Bad education worsens government

Have you ever wondered when or how individuals become political group thinkers? Regardless of affiliation, politicians seldom muster the courage to make independent decisions based on verifiable facts, if those facts run contrary to the party line.

An example occurred with the vote on the recent health care legislation. Think of it: Our congresswoman, Elise Stefanik, could have cast the one vote that would have delayed the legislation until it could be adequately vetted by agencies of government dedicated to that task. She could have become a hero, but instead she voted the party line to pass the bill to save the party and please the bosses.

She rationalized her vote by claiming the bill had been on their website for several weeks. However, the amendments that were added in the last days before the vote changed the bill in significant ways, and this information could not have been published prior to its creation. Clearly, group thinking took precedence over critical thinking.

If this were just an isolated incident, we might write it off as relatively unimportant, but it is not an isolated incident. It permeates both major parties and indeed much of the general population. What do all these individuals have in common that might account for this state of affairs?

Most went to conventional elementary, secondary and many to higher education institutions. It matters little if people have an Ivy League pedigree or a junior college degree; much of their experience in education was geared to a standardized curriculum composed of the generalizations others created and found important.

Somewhere it was decided that selected conclusions should become the subjects of the school curriculum to be consumed by students in each grade, regardless of individual developmental differences. Standardized tests were created to determine what conclusions were recalled as measured by a pencil-and-paper exercise.

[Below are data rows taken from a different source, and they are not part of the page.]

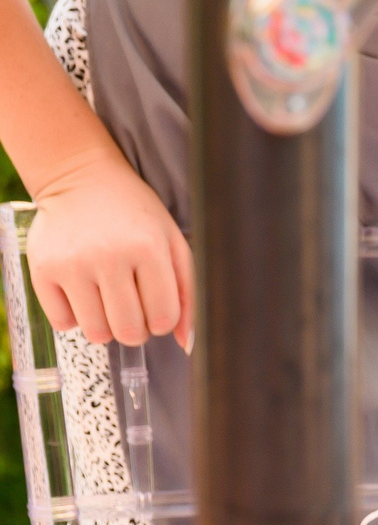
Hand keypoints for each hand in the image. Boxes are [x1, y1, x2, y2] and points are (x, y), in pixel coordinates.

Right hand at [26, 152, 191, 349]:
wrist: (82, 180)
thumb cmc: (136, 216)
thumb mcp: (173, 242)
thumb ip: (188, 292)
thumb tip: (187, 344)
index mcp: (148, 248)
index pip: (163, 317)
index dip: (162, 321)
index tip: (156, 307)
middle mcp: (109, 256)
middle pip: (129, 331)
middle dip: (136, 329)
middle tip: (132, 308)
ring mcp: (72, 264)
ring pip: (96, 333)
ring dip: (106, 327)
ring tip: (108, 300)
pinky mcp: (43, 270)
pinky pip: (63, 323)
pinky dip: (75, 318)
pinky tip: (82, 293)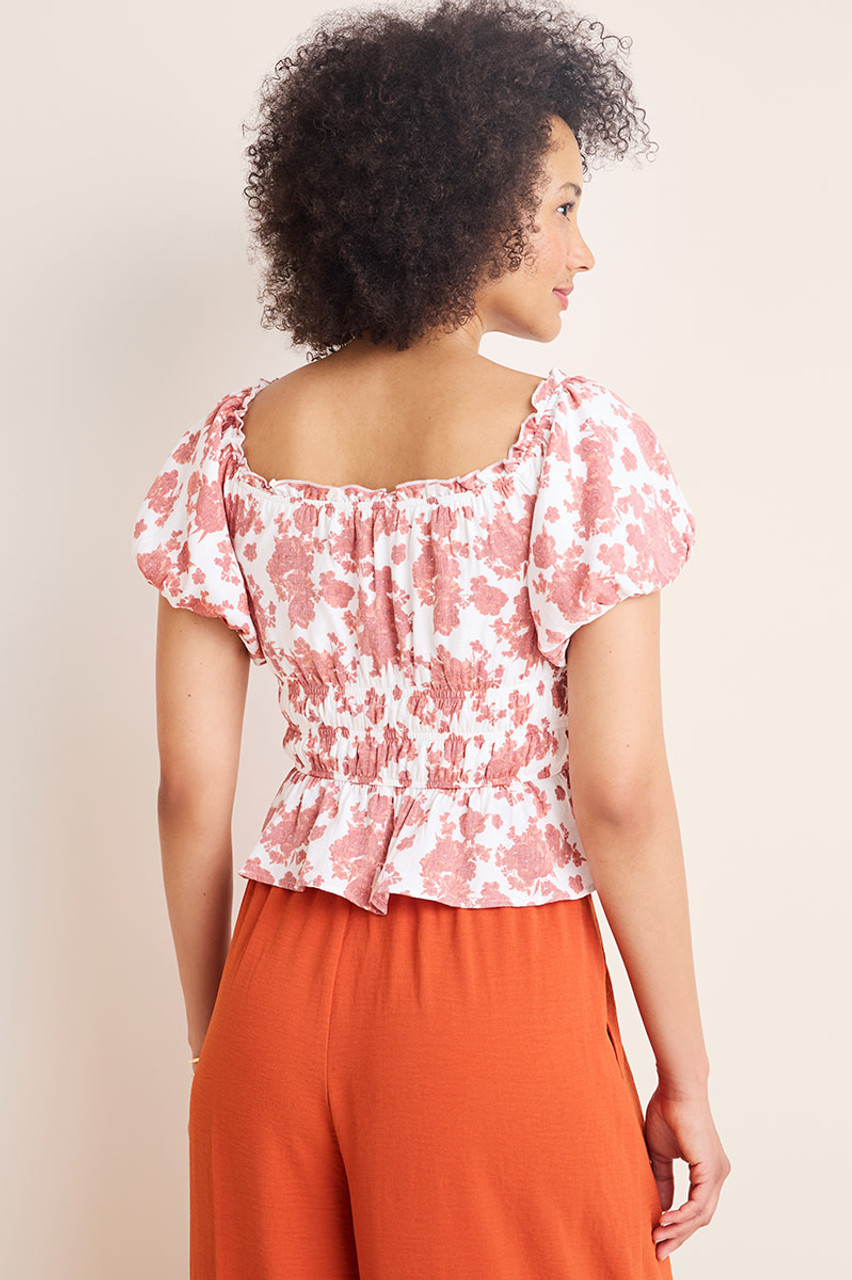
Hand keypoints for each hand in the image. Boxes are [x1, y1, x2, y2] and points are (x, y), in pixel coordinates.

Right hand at [644, 1084, 730, 1261]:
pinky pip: (698, 1203)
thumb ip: (663, 1180)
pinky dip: (682, 1215)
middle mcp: (718, 1175)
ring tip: (656, 1236)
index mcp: (709, 1171)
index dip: (678, 1227)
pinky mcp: (711, 1169)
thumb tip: (661, 1207)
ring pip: (701, 1215)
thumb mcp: (661, 1154)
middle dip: (679, 1236)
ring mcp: (718, 1173)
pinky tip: (664, 1220)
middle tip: (657, 1248)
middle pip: (701, 1218)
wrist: (676, 1089)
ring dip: (677, 1229)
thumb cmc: (667, 1113)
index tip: (658, 1238)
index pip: (696, 1209)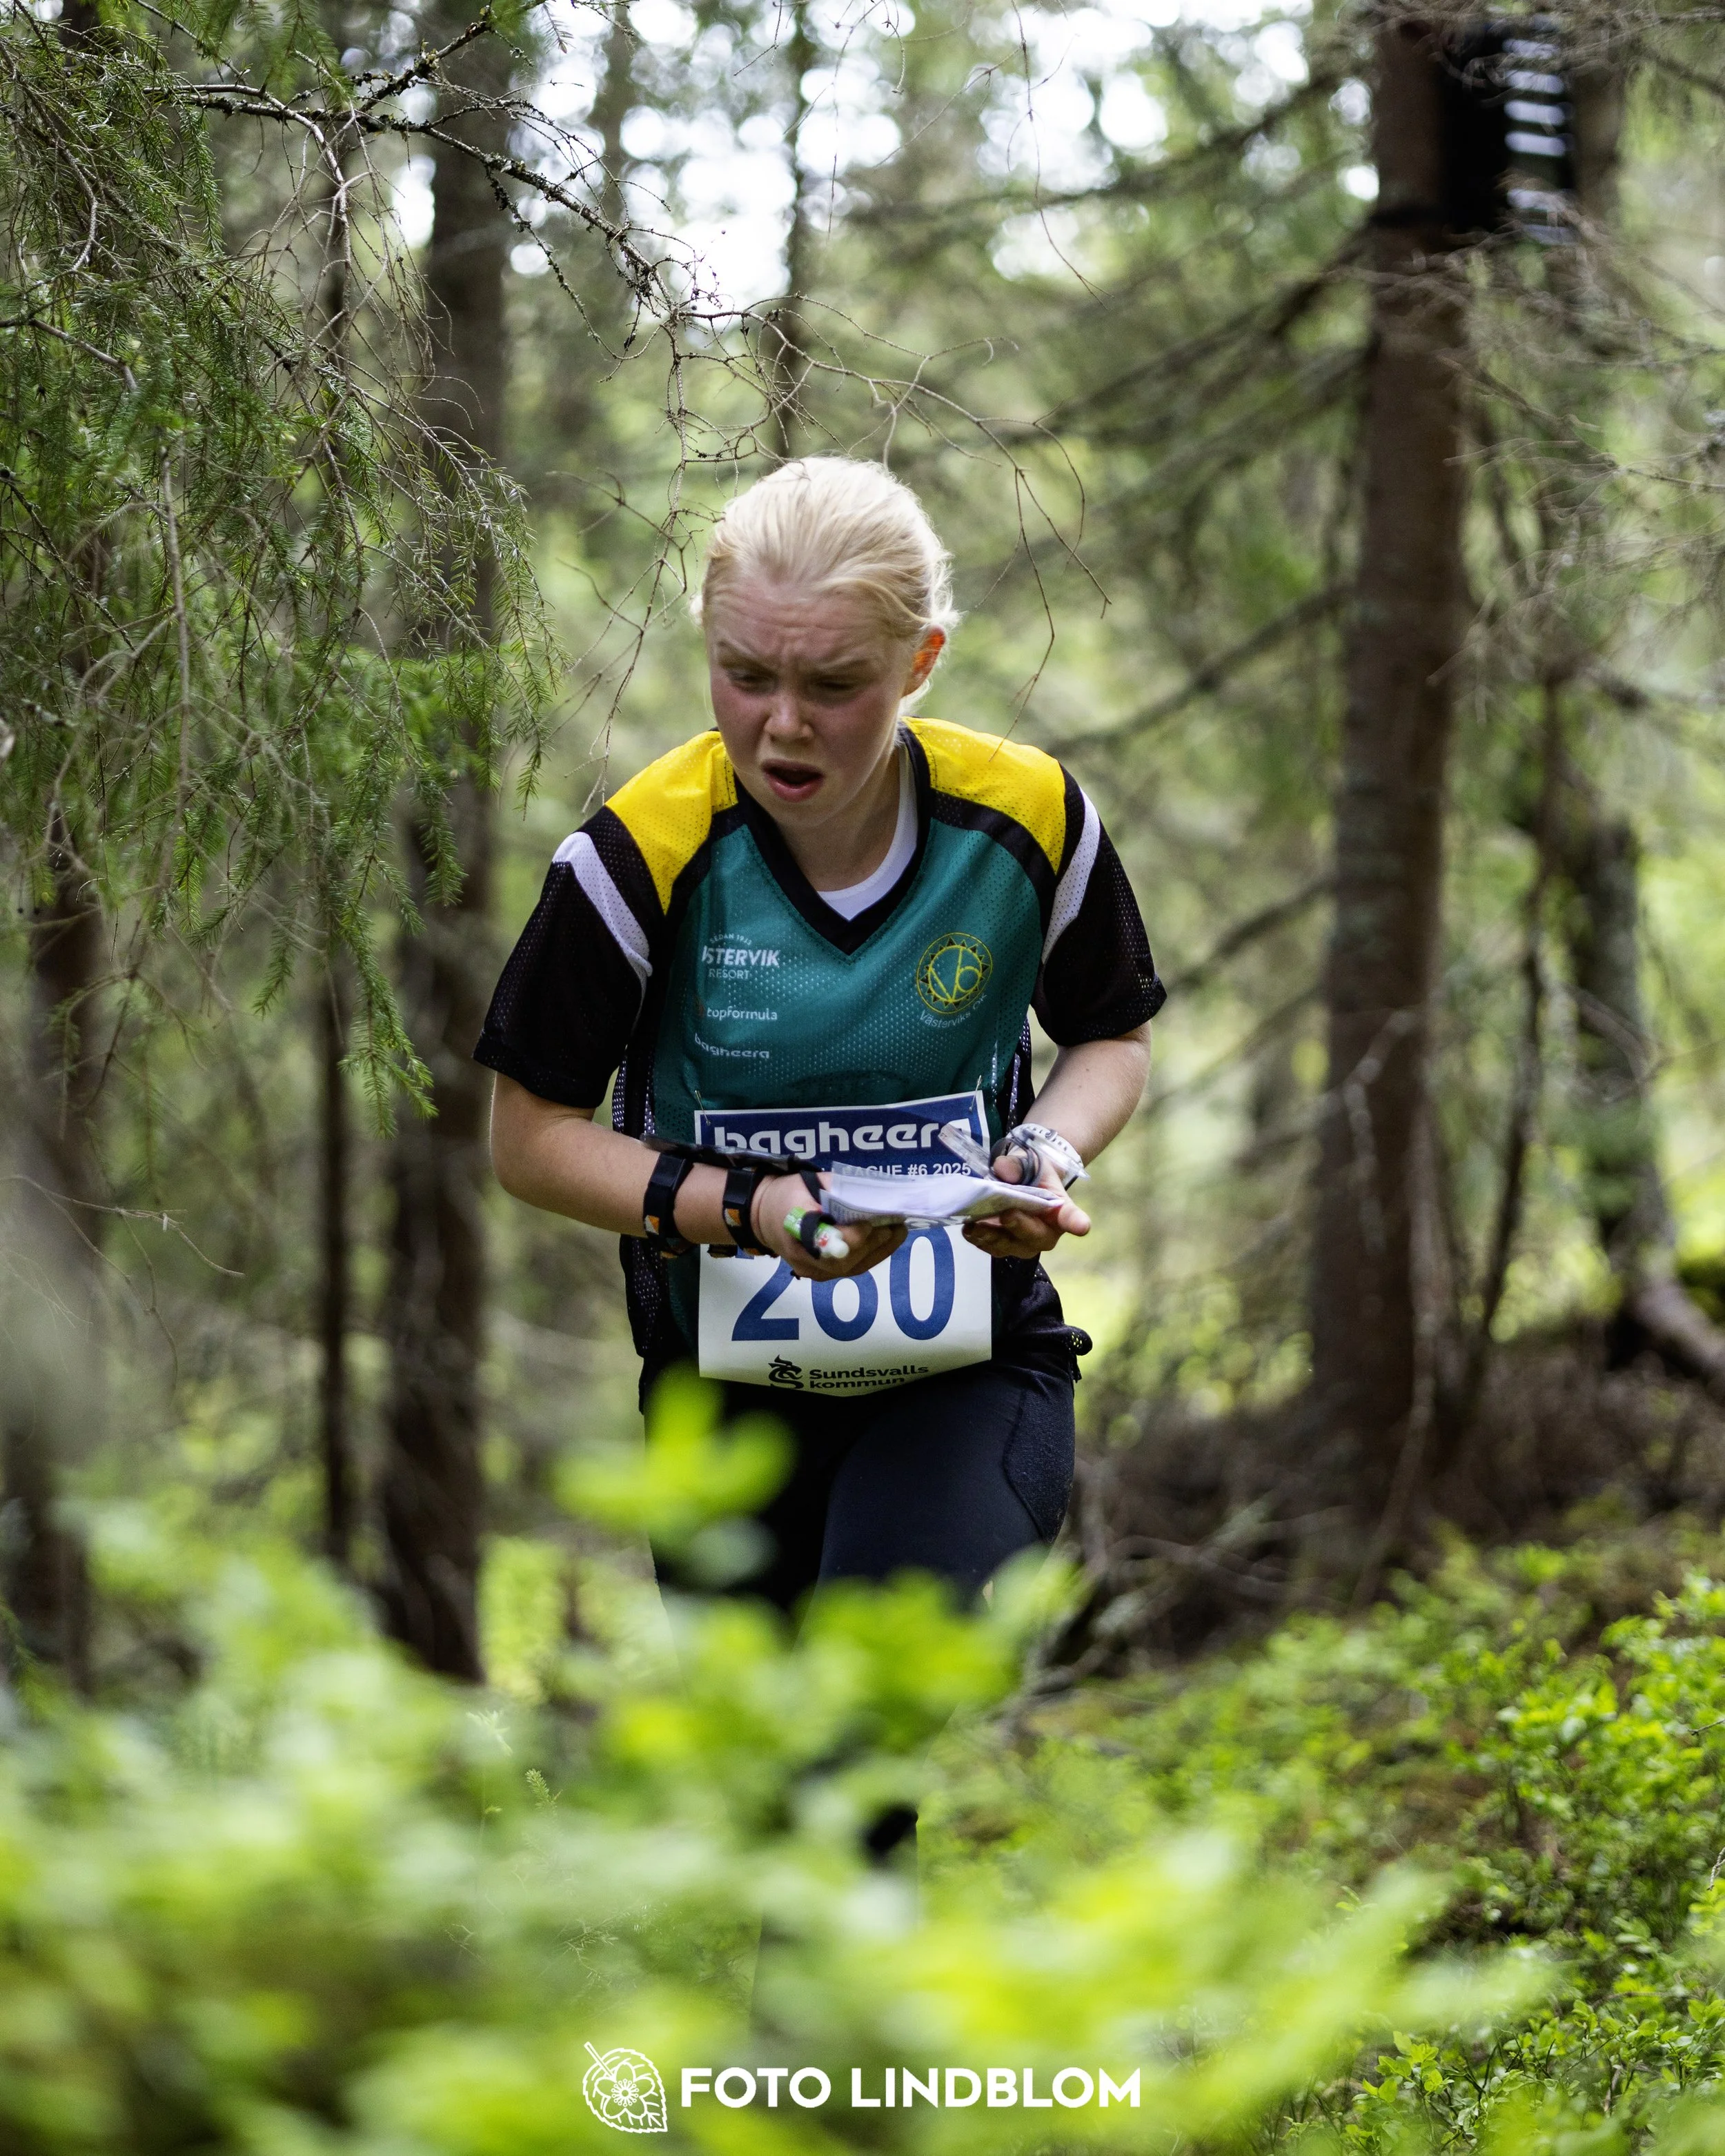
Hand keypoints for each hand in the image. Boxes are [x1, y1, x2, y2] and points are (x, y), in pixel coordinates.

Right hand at [750, 1172, 906, 1281]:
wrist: (763, 1216)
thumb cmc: (788, 1195)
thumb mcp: (808, 1181)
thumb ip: (839, 1188)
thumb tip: (873, 1192)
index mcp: (797, 1230)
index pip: (831, 1242)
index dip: (855, 1235)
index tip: (874, 1220)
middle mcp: (805, 1258)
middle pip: (846, 1260)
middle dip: (875, 1242)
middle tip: (897, 1224)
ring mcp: (813, 1271)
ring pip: (852, 1268)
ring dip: (879, 1251)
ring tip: (897, 1232)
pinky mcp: (820, 1275)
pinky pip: (850, 1270)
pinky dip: (871, 1257)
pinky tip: (886, 1243)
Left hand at [962, 1151, 1089, 1259]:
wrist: (1022, 1184)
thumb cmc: (1033, 1175)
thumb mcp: (1029, 1161)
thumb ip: (1017, 1164)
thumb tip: (1003, 1170)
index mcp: (1061, 1211)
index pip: (1071, 1217)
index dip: (1076, 1222)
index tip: (1081, 1226)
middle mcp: (1046, 1232)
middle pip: (1036, 1237)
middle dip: (1020, 1227)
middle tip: (1007, 1214)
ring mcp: (1024, 1243)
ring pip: (1010, 1247)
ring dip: (992, 1237)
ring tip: (974, 1226)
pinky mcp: (1004, 1246)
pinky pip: (992, 1247)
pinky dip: (979, 1239)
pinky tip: (969, 1229)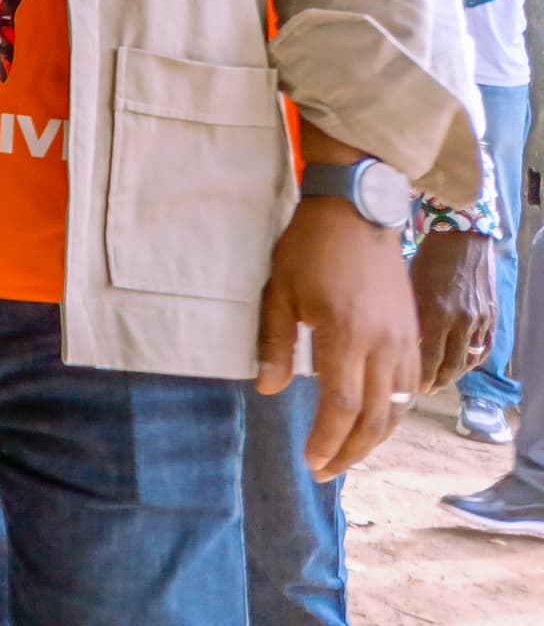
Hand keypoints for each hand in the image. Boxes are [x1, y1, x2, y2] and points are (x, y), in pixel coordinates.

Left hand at [255, 195, 420, 478]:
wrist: (355, 211)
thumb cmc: (309, 247)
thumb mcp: (279, 291)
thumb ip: (275, 343)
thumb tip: (269, 390)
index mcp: (346, 335)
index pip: (342, 405)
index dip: (327, 439)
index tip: (310, 461)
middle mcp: (382, 344)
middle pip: (375, 418)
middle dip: (350, 451)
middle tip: (325, 471)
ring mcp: (403, 339)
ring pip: (397, 407)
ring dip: (374, 439)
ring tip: (346, 455)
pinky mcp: (412, 332)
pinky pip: (409, 387)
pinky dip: (393, 413)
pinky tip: (374, 422)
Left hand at [409, 228, 496, 392]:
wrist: (460, 237)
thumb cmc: (424, 257)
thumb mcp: (406, 285)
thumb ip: (404, 315)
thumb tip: (392, 343)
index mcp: (436, 312)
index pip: (429, 358)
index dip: (420, 378)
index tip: (409, 390)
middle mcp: (461, 320)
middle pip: (450, 366)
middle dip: (436, 382)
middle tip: (423, 391)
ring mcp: (480, 319)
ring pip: (469, 361)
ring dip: (454, 375)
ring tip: (439, 382)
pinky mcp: (492, 316)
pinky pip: (485, 348)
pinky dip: (472, 361)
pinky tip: (460, 366)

How does this experience in education contribute to group thinking? The underlying assumption is that all individuals must study the same content and those who remember enough to excel on the standardized exams will receive the extra rewards, those who are average are passed from one grade to the next, and those who have trouble for a variety of reasons will be faced with remediation or penalties for their unimpressive work. Conformity is the result of this routine. Individuality is seldom accommodated in this conventional system of education.

Not only does this process reward conformity; it develops an unhealthy dependency on so-called experts or those who are in charge of the system. As a result it is often assumed that others know best and our independent thoughts must be suspect and troublesome so we better keep them under wraps.

Not only is the subject matter in schools and colleges mostly pre-defined, and this encourages conformity, but the earlier grade levels are established assuming an age-related commonality that does not exist. Students at each grade level can be functioning intellectually at several different levels of capability at the same age. For those who are developmentally less mature, attempting to study the standard curriculum will result in furthering the feeling of dependency that results in diminished self-worth.

If that doesn’t convince you that conventional schooling is contributing to group thinking, consider this: Even in so-called self-contained classrooms, there is departmentalization based on subject content, including skill subjects. This is driven by a need to “cover” the content.

Departmentalization limits the amount of time spent on any given topic. This encourages a superficial exposure to the meaning that must be developed to gain full understanding. Having limited understanding can add to a feeling of inferiority that leads to self-denial. Being pressured to produce the prescribed learning outcomes, the need to go along often results.

Research has shown that small groups will reach a level of maturity, a level when communication is most rewarding, by passing through stages. The initial stage is called dependency. When individuals are discouraged from voicing their own ideas, they become accustomed to answering to a higher authority. This is where group thinking begins. Teachers can and do maintain the state of dependency by arbitrarily controlling discussion and maintaining a reward and punishment relationship with the students.

The second stage is called independency. If the students are not allowed to voice their aspirations and concerns, they will remain at the dependency stage. If allowed to voice their own thoughts in a civil manner, they plant the seeds that develop into the most mature level of group functioning, called consensual validation.

Moving successfully through the stage of independency can develop an appreciation for the diversity of viewpoints and personal values represented on the part of each individual. This lays the foundation for sharing information freely and constructively at the consensual validation stage. Were the students encouraged to create knowledge rather than just consume the conclusions of others, they would learn to trust their own judgments and critical skills.

Most educational experiences within a departmentalized setting fail to develop group maturity. Students seldom even experience what it feels like to be heard and appreciated for their unique points of view. This process develops partial understandings as a matter of routine; it cannot help but discount independent thinking and encourage group thinking.

Many of our representatives in government appear to exhibit the results of an educational process that fails to develop maturity in group decision making. Their education has developed a feeling of dependency that emerges during consideration of complicated matters of legislation. They exhibit few problem-solving skills and appear to have not developed critical thinking skills, nor the ego strength to act on the results of skills they have developed. Unlike the process of reaching a consensus through honest and open dialogue, group thinkers accept that which identifies the group and conforms their world to fit with it, even if it means “stretching” the truth.

Let’s hope we will bring up a new generation of independent and inter-dependent thinkers who have matured as individuals and group decision makers before our participative form of governance is replaced by an authoritarian philosophy and structure. The schools must play a key role in that preservation. To do so, systemic change is required.

Robert L. Arnold lives in Willsboro and is a professor emeritus of education at the State University of New York at Plattsburgh.